• [Work order]:
Please retype the records below exactly, from the first line through the line containing "index tip: (630, 379)", and leave out any pictures.
*** Source material ***
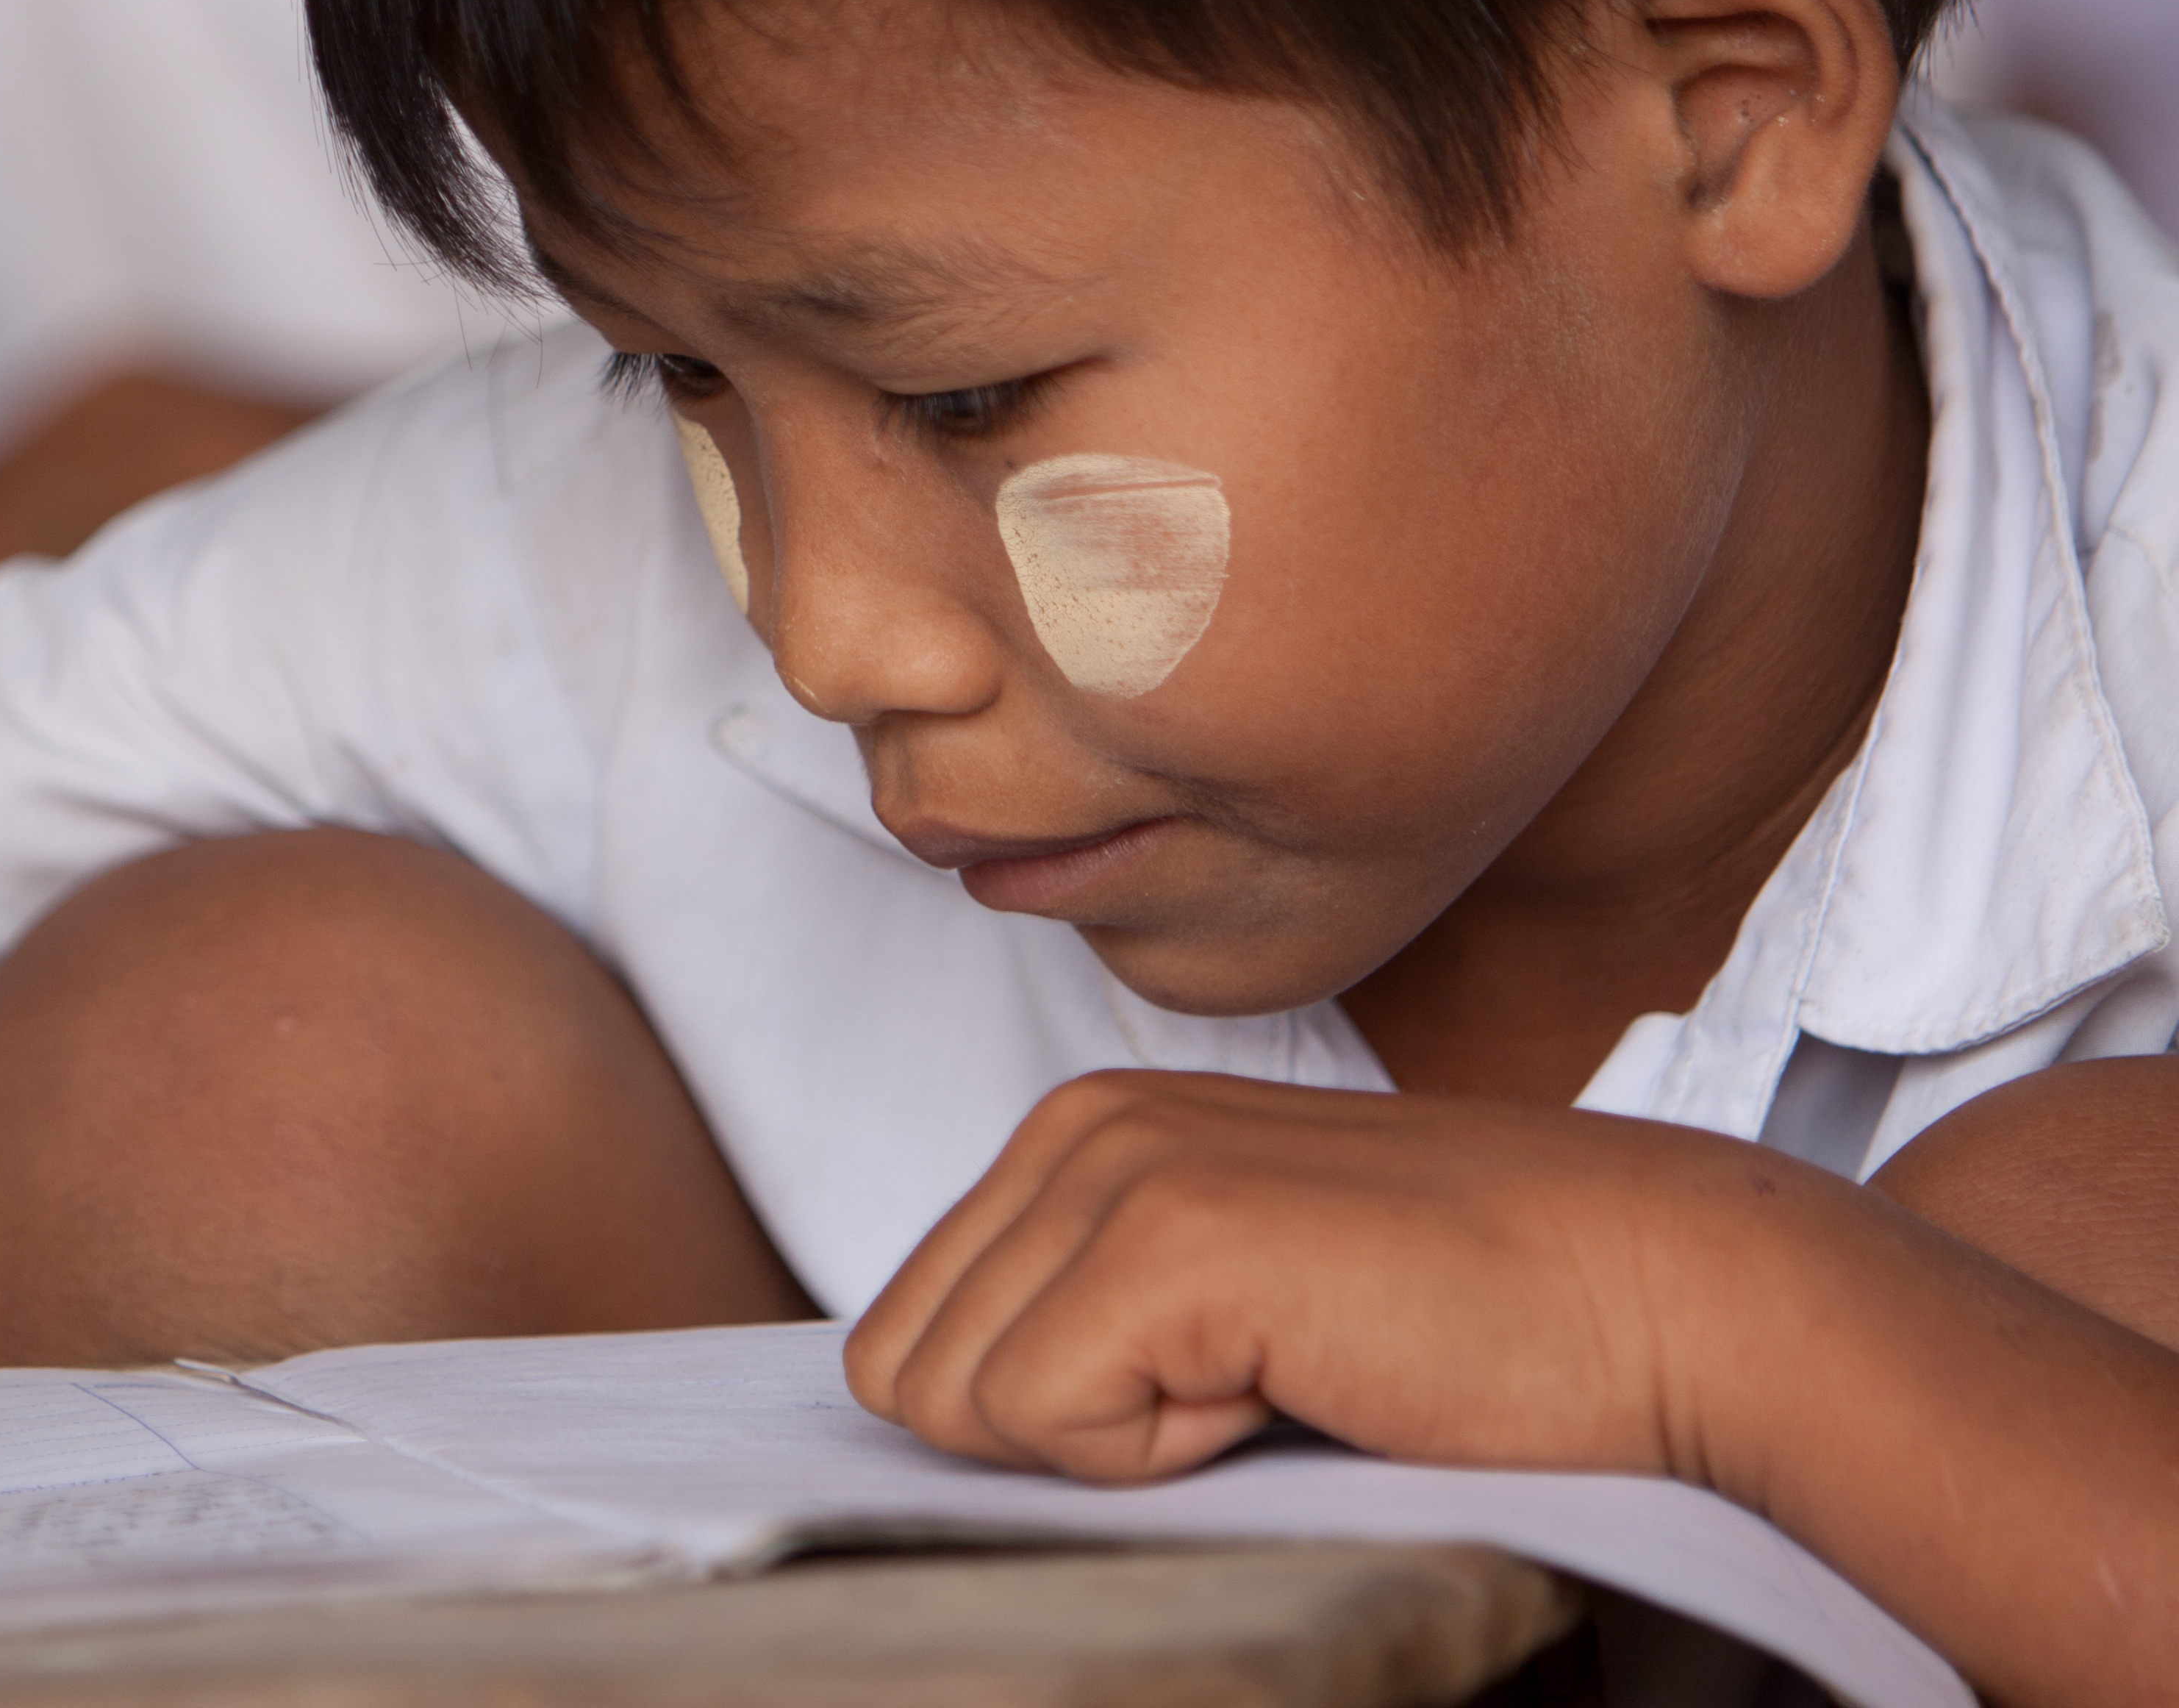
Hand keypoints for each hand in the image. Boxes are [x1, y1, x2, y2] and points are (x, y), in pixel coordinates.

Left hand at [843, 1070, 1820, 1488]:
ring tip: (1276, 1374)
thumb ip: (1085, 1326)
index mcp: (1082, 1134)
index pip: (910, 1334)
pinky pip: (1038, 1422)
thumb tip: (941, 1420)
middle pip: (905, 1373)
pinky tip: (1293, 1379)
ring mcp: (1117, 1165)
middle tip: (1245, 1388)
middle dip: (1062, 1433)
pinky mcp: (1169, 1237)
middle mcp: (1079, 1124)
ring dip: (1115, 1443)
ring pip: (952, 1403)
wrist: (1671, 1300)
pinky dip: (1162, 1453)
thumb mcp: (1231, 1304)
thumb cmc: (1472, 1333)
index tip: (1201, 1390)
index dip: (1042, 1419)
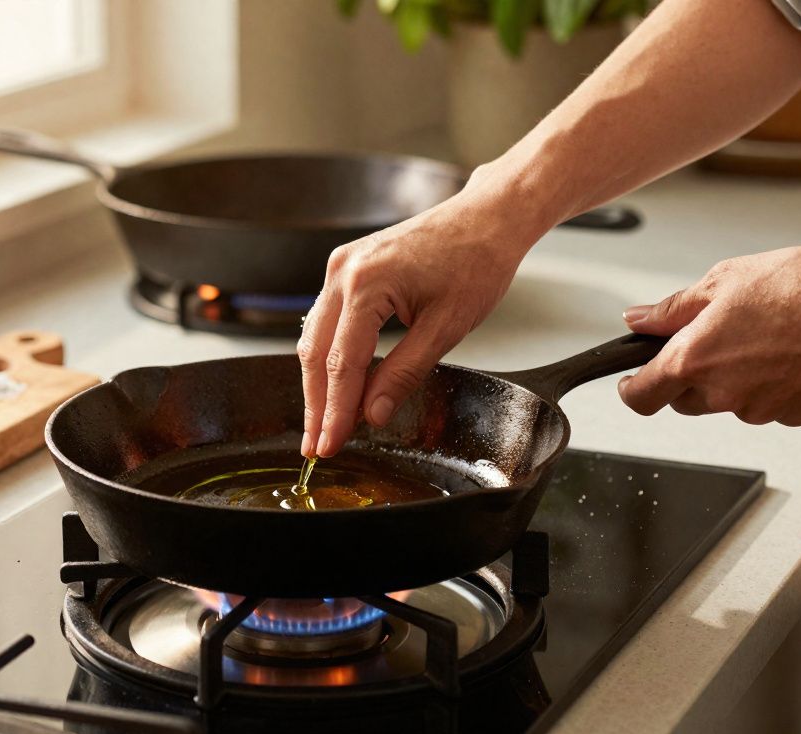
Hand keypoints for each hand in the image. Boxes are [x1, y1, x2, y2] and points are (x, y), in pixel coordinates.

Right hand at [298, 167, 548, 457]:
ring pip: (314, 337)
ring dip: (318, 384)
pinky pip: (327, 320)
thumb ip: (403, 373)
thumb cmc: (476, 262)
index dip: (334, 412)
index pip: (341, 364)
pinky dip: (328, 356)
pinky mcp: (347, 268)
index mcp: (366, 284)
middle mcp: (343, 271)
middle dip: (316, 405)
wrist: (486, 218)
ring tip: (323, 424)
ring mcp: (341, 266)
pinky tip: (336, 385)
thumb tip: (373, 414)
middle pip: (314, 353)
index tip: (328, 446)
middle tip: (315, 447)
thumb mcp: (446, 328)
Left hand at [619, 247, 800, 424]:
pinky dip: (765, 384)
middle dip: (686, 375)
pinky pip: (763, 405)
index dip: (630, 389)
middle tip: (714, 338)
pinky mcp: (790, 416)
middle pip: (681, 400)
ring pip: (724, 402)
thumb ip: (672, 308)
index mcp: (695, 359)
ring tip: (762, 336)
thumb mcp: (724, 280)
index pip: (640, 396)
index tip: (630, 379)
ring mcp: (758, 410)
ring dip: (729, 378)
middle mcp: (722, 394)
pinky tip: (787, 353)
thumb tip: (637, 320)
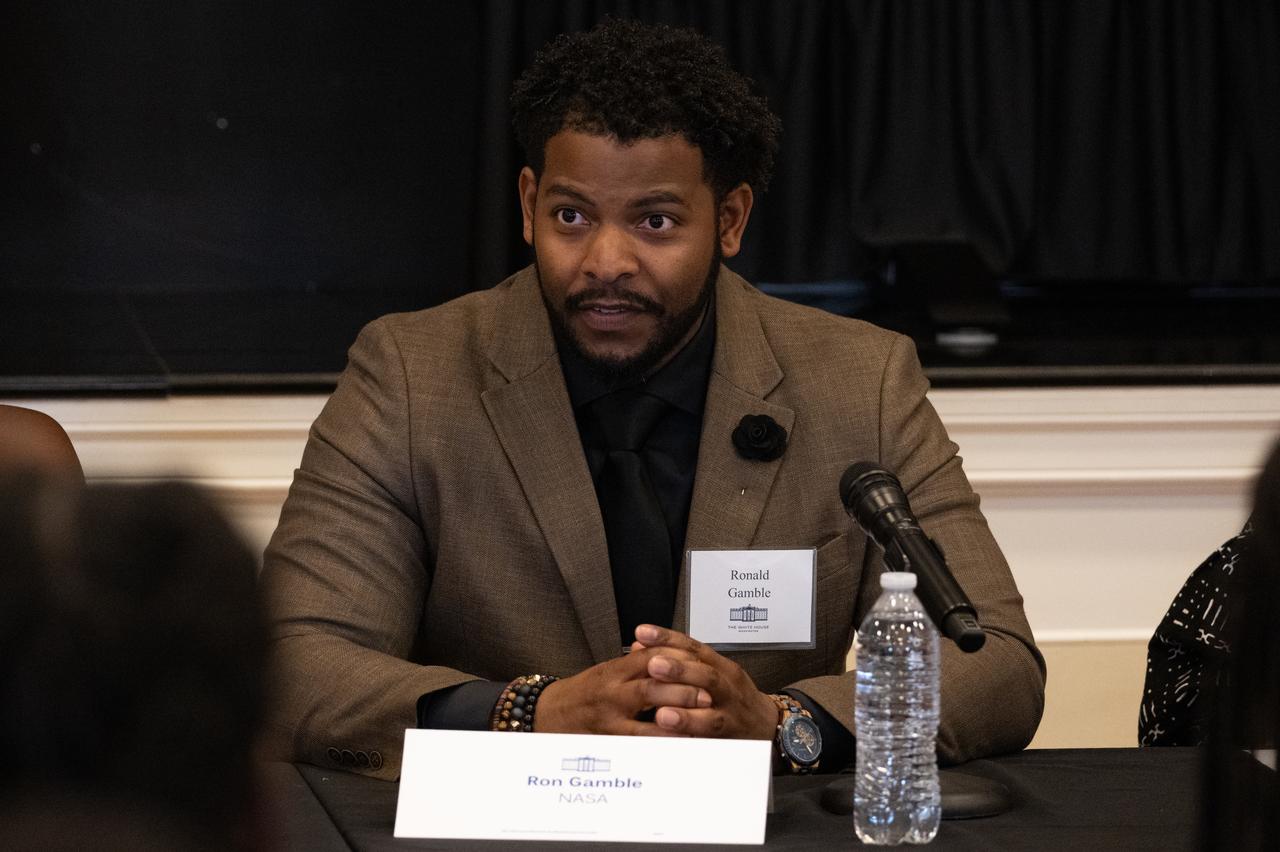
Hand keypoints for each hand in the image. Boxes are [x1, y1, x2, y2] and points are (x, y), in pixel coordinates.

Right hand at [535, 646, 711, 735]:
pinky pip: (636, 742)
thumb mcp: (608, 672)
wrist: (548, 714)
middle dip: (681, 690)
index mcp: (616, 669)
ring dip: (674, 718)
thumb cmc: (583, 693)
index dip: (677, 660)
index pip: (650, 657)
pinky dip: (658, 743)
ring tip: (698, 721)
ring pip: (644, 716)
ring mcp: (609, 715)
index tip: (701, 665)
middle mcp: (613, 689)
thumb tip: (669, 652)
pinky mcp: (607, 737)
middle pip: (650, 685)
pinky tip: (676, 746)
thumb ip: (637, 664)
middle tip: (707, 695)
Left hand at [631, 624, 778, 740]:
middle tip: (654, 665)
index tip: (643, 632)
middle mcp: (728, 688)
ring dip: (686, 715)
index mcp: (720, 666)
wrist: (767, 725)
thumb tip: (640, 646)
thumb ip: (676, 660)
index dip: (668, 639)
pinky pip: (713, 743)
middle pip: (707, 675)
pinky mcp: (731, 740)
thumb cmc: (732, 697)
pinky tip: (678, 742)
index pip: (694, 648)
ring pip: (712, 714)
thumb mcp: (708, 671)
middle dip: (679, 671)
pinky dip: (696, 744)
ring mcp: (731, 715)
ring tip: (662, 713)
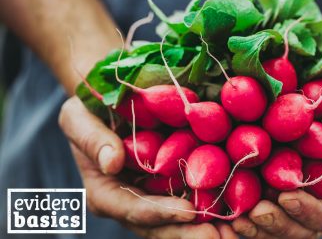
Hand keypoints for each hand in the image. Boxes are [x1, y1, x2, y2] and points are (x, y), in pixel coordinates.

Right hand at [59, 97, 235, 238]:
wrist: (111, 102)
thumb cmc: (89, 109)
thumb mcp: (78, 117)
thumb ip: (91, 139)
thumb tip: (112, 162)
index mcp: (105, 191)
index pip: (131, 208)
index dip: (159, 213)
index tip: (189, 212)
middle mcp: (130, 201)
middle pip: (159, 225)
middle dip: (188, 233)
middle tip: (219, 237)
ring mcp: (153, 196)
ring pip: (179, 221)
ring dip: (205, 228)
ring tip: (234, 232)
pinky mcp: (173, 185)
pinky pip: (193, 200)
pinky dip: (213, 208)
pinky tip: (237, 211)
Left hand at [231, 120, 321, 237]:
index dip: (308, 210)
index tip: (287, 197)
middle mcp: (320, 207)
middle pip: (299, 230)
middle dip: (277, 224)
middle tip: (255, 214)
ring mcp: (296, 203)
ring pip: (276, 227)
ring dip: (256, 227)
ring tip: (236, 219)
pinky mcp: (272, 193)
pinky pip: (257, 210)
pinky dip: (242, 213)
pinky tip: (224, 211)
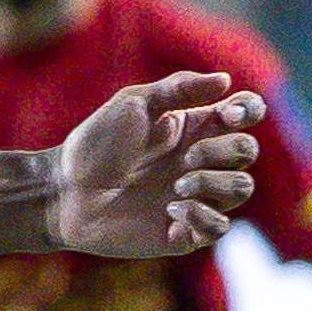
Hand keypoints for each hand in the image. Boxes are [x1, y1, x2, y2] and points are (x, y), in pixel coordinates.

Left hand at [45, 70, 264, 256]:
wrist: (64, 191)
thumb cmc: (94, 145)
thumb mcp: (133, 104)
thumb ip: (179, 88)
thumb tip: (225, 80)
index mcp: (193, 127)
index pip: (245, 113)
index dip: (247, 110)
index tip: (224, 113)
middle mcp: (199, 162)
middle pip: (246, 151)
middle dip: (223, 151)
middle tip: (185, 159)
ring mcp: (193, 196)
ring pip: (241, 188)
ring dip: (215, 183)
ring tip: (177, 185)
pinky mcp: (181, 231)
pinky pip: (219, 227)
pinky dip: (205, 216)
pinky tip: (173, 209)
***
• [Result of this task]:
Hand keypoints for each hand in the image. Boxes are [x1, y1, x2, y2] and points are (x, y), in pixel coordinates.

Left hand at [843, 1070, 1820, 1488]:
ring tip: (1276, 1374)
thumb ip: (1085, 1326)
index mcp: (1082, 1134)
index pip: (910, 1334)
pinky pip: (1038, 1422)
thumb tip: (941, 1420)
middle pip: (905, 1373)
pinky tip: (1293, 1379)
ring mcp: (1117, 1165)
middle tip: (1245, 1388)
middle dip: (1062, 1433)
pinky mcp: (1169, 1237)
middle mcp: (1079, 1124)
ring dip: (1115, 1443)
ring pip: (952, 1403)
wrist: (1671, 1300)
pinky dip: (1162, 1453)
thumb mcp: (1231, 1304)
thumb cmc: (1472, 1333)
index tip: (1201, 1390)
index dip: (1042, 1419)
Hand keypoints for each hand in the image. Boxes are [x1, y1, x2, y2] and points are (x, y), in pixel coordinates.

Right hand at [298, 167, 548, 457]:
ring pip: (314, 337)
ring dip: (318, 384)
pinky pip: (327, 320)
thumb ip: (403, 373)
thumb cmc: (476, 262)
index dip: (334, 412)
index pip: (341, 364)
pinky dip: (328, 356)
pinky mcp: (347, 268)
index mcp: (366, 284)
middle mcp: (343, 271)
middle dip: (316, 405)
wrist: (486, 218)
ring tip: (323, 424)
ring mcp: (341, 266)
pinky tip: (336, 385)
thumb tip: (373, 414)
middle pip: (314, 353)
index tip: (328, 446)
middle tip: (315, 447)
thumb mcp: (446, 328)
Left hand at [619, 247, 800, 424]:
pinky dip: (765, 384)
middle dip: (686, 375)
pinky pip: (763, 405)
index dip: (630, 389)
middle tip: (714, 338)
pinky mcp: (790, 416)
middle pip: (681, 400)
ring pip: (724, 402)
thumb ip: (672, 308)
index mcp: (695, 359)
ring tip: (762, 336)
thumb mcp: (724, 280)
index pip: (640, 396)
index tip: (630, 379)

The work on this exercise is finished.